If I want my Open Educational Resources to be truly Open, I need to create them with other software that is Open Source. That way, if worse comes to worse, somebody can find an old copy of the application's source code, make the necessary changes to it, and access my OER and bring it up to date for the technology and audiences of their time.

Open Source applications are not always as full-featured and beautiful as their for-profit counterparts (although sometimes they really are best in class!) but the advantage is that they are adaptable and stand the test of time.

We are not even talking on the scale of centuries. Technological obsolescence can happen in less than ten years, so this is important at a very practical and self-interested level.

Next, watch What Is Open Source, by ComputerFloss (4:32). 

Open Source software is often, but not always free. Proprietary software is sometimes free. 

Open Source software always produces open format files. Proprietary software sometimes does too. 

The difference isn't just the cost or the output file format, but what you are or aren't allowed to do with the source code to make the software available and adapt it to your needs. 

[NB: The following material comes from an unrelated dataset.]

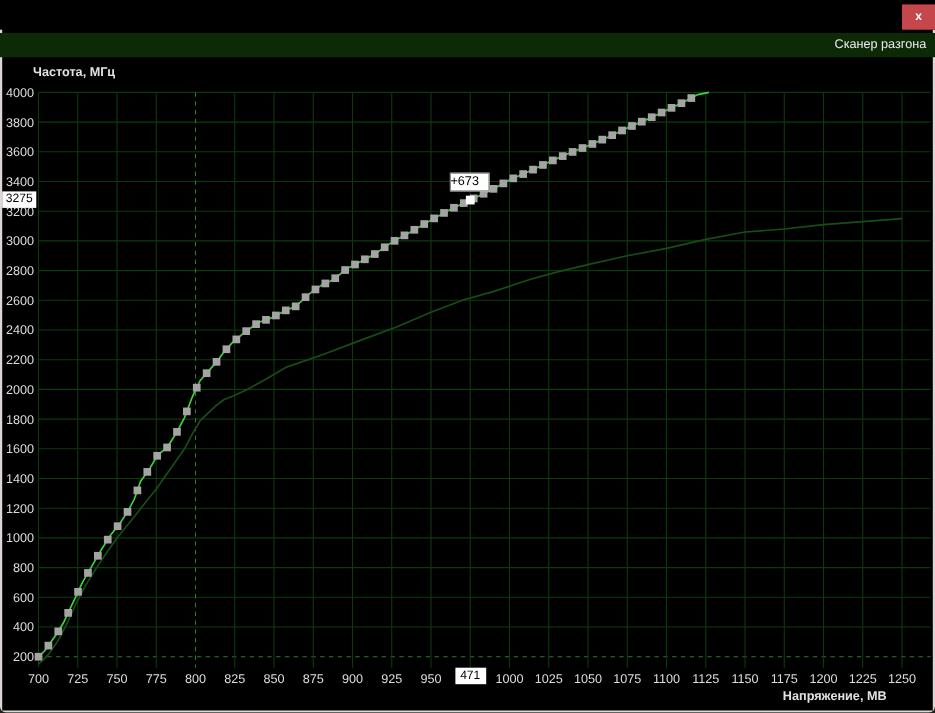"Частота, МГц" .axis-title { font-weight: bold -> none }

It is absolutely necessary to make your OER in an open file format. It is desirable to use Open Source software, but other factors can come into play, such as what your institution wants you to use, and how much time and effort you want to put into learning a new tool. 

Even if you use expensive, non-Open Source Microsoft Word to create an OER in PDF format, I can take that OER and edit it in LibreOffice (which s Open Source), because the .PDF format is a non-proprietary format.